Our case showed similar changes in EEG and SPECT findings in IIP and PIP. We suggest that activity in the left temporal lobe and basal ganglia played an important role in the development of psychosis in our case.

In patients who have PIP and IIP, there are two patterns of psychosis development. Tarulli et al. described that, in most patients, IIP has a chronic course after repetitions of PIP [14]. Most cases seemed to have inhibition of seizures during psychoses. On the other hand, Adachi et al. reported patients who had PIP after remission of chronic interictal psychosis. They described that PIP and IIP seemed to occur independently in their cases and that psychotic states might tend to occur easily in these patients [12]. Differences of the clinical course in the development of psychoses may reflect heterogeneity in patients with both PIP and IIP. In these reports, as in our case, symptoms of PIP and IIP were similar; therefore, the two psychotic states may have occurred because of similar mechanisms. However, most cases of IIP continue chronically, differentiating them from PIP, and there may be different mechanisms between the two psychotic states. Furthermore, as described above, though our case showed similar changes in EEG and SPECT during the two types of psychoses, other possible investigations could involve patients with both psychoses which may show different changes in respective psychotic states. Furthermore, though our case showed increased epileptic activity in EEG during psychoses, other studies may show different findings. Whereas we consider the psychoses in our case to be related to direct epileptic activity, other studies may be considered where psychoses occur in relation to secondary alterations such as changes in neurotransmitters in response to events such as the occurrence of seizures and changes in medication. The hyperperfusion of the basal ganglia during psychosis in our case was different from that in most previous SPECT studies [5,6,8-10]. Furthermore, in this study, we described the relation between psychosis and dysfunction in the left side of the brain, but previous reports of the relation between laterality and psychoses are not consistent. In addition, we should consider the association with the epileptogenic zone. Nishida et al. described hyperperfusion in the side ipsilateral to the estimated epileptogenic zone during PIP [5]. Laterality, localization, and the relation to the epileptogenic zone are possibly associated with the development of psychosis, and conclusions on these factors cannot be made using only our single case.

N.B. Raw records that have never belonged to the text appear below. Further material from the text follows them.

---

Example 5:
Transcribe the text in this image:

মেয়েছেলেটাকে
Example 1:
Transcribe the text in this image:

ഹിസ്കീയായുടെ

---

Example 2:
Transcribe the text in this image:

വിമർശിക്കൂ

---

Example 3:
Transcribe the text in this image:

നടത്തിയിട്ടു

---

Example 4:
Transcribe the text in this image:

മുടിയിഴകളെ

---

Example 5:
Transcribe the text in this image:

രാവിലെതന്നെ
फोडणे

In this study, EEG was performed five times when the patient was not in a psychotic state, and, on all occasions, epileptiform discharges remarkably decreased compared with during the psychotic state, and sporadic right temporal discharges were present. Therefore, we consider that the psychotic state was associated with changes in EEG. However, SPECT was performed only one time when the patient was not in a psychotic state, and we must, therefore, consider the possibility of a coincidental change.

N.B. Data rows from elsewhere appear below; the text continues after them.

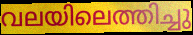
വലയിലെത്തിച്ചു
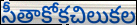
సీతాకోకచిలుకల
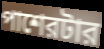
পাশেরটার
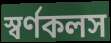
স্বর্ণকলস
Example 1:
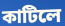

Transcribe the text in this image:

কাটিলে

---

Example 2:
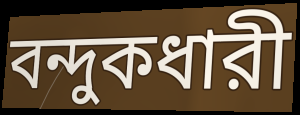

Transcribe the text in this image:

বন্দুকধারী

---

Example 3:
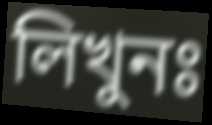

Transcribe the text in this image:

লিখুনঃ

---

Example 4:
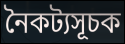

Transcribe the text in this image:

নৈকট্যসূচক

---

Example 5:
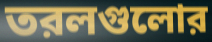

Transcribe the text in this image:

তরলগুলোর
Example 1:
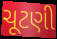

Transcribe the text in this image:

ચૂટણી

Given that these conclusions are based on only one case, a collection of cases is needed for validation. A further limitation of this study is the visual analysis of SPECT. In addition, if SPECT could be performed more frequently, more detailed changes would be captured. Furthermore, although this case had a history of typical PIP, typical PIP was not investigated in this study. We expect that the accumulation of physiological data related to psychosis will uncover the pathophysiology of psychosis.

Conflict of interest

There is no conflict of interest that we should disclose.